GIVEN RECORDS:
== Segment start ==

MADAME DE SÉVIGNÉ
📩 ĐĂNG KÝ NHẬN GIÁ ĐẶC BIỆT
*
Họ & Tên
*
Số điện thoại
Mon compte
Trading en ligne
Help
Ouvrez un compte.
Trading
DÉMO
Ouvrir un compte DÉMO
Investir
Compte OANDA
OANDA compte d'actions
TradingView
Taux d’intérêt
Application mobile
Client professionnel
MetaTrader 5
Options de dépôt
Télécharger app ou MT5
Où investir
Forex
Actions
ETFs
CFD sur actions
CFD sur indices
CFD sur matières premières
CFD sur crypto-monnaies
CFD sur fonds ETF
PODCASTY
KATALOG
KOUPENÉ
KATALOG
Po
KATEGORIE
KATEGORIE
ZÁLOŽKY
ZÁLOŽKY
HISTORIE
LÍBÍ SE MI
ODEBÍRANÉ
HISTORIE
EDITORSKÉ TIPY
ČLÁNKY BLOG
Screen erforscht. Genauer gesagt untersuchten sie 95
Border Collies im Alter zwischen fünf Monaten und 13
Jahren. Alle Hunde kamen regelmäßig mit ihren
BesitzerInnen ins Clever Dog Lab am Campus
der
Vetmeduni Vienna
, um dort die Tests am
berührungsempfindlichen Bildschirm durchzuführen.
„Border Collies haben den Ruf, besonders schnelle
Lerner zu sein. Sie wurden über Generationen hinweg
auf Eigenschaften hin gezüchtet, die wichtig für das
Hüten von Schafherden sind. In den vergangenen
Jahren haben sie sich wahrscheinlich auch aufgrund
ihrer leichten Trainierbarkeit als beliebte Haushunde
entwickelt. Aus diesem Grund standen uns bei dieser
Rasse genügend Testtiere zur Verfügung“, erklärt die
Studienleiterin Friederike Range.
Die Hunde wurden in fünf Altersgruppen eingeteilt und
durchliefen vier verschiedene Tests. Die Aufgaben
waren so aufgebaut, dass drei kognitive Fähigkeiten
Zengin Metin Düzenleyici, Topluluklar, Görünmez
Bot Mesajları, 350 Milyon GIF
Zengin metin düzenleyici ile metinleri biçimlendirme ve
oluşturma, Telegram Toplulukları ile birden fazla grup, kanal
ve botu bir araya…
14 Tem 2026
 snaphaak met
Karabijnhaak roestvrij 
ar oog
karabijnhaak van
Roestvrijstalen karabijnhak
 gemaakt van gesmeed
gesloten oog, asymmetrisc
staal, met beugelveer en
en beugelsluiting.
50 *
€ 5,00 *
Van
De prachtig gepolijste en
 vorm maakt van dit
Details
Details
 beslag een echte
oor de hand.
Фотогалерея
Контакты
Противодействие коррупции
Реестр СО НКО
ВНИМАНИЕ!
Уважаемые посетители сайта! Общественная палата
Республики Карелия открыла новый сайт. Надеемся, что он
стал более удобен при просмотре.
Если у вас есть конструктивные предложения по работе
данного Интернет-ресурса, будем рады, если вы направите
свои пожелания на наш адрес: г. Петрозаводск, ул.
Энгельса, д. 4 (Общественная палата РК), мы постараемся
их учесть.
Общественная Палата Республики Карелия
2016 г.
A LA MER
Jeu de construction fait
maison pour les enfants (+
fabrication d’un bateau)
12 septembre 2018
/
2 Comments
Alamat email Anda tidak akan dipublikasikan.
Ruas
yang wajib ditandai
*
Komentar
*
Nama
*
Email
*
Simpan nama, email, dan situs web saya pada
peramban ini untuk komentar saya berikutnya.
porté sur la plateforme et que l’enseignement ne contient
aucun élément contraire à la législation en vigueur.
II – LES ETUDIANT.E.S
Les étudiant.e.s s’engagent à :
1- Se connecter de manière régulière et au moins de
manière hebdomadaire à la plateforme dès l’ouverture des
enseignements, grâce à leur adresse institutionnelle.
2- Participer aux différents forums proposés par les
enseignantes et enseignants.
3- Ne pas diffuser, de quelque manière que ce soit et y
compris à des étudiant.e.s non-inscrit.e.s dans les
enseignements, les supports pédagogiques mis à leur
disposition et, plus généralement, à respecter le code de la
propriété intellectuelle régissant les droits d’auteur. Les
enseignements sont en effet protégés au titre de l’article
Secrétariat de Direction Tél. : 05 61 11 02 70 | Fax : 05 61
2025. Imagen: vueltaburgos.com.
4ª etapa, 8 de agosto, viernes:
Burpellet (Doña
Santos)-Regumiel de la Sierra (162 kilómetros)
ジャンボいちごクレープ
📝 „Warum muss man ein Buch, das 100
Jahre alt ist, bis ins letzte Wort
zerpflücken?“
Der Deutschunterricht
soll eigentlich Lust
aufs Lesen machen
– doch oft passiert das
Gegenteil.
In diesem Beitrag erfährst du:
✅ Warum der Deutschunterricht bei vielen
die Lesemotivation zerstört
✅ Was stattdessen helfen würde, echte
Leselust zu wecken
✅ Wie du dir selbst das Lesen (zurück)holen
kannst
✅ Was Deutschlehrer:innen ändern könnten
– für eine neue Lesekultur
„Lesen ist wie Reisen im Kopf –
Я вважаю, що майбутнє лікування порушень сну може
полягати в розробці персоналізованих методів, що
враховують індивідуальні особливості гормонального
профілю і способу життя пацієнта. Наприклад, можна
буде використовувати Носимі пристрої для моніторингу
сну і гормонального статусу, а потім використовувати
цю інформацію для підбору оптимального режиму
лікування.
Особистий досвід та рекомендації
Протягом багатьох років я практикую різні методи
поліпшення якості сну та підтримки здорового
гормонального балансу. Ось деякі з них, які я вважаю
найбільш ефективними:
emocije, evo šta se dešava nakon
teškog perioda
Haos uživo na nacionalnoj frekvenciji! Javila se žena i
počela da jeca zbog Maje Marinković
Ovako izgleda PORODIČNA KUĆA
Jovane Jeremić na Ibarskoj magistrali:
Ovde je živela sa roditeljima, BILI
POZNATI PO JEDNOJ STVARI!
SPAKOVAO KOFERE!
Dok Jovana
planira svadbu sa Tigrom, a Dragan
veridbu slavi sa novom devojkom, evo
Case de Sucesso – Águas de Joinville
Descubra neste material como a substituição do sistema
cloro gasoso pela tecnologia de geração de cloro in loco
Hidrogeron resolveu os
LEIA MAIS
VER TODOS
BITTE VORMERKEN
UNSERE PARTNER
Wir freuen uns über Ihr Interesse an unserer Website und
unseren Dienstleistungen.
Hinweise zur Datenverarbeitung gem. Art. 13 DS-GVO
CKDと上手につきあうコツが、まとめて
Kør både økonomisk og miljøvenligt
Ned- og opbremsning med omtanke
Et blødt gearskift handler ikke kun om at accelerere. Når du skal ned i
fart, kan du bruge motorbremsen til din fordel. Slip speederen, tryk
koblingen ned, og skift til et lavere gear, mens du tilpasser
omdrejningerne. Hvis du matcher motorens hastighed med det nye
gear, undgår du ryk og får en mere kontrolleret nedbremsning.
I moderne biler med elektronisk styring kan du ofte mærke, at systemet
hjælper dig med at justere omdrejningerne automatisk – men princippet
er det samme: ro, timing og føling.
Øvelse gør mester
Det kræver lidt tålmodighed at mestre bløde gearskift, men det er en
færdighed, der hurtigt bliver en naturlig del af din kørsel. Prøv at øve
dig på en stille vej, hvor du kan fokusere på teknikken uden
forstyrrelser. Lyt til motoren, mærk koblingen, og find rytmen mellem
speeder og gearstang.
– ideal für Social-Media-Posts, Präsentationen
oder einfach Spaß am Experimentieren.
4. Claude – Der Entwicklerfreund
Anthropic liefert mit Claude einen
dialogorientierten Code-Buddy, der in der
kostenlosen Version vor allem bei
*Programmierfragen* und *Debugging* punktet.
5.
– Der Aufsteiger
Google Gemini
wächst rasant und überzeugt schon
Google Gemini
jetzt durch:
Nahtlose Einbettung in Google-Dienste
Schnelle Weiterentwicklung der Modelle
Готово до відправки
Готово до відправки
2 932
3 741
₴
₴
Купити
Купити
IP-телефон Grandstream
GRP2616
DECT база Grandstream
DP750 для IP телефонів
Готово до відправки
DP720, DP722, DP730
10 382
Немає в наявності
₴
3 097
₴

== Segment end ==

ASSIGNMENT: For this exercise, please copy exactly the lines of the material above from its first line through the line where "Screen erforscht. Genauer" appears.

TASK SOLUTION:
MADAME DE SÉVIGNÉ
📩 ĐĂNG KÝ NHẬN GIÁ ĐẶC BIỆT
*
Họ & Tên
*
Số điện thoại
Mon compte
Trading en ligne
Help
Ouvrez un compte.
Trading
DÉMO
Ouvrir un compte DÉMO
Investir
Compte OANDA
OANDA compte d'actions
TradingView
Taux d’intérêt
Application mobile
Client professionnel
MetaTrader 5
Options de dépôt
Télécharger app ou MT5
Où investir
Forex
Actions
ETFs
CFD sur actions
CFD sur indices
CFD sur matières premières
CFD sur crypto-monnaies
CFD sur fonds ETF
PODCASTY
KATALOG
KOUPENÉ
KATALOG
Po
KATEGORIE
KATEGORIE
ZÁLOŽKY
ZÁLOŽKY
HISTORIE
LÍBÍ SE MI
ODEBÍRANÉ
HISTORIE
EDITORSKÉ TIPY
ČLÁNKY BLOG
Screen erforscht. Genauer gesagt untersuchten sie 95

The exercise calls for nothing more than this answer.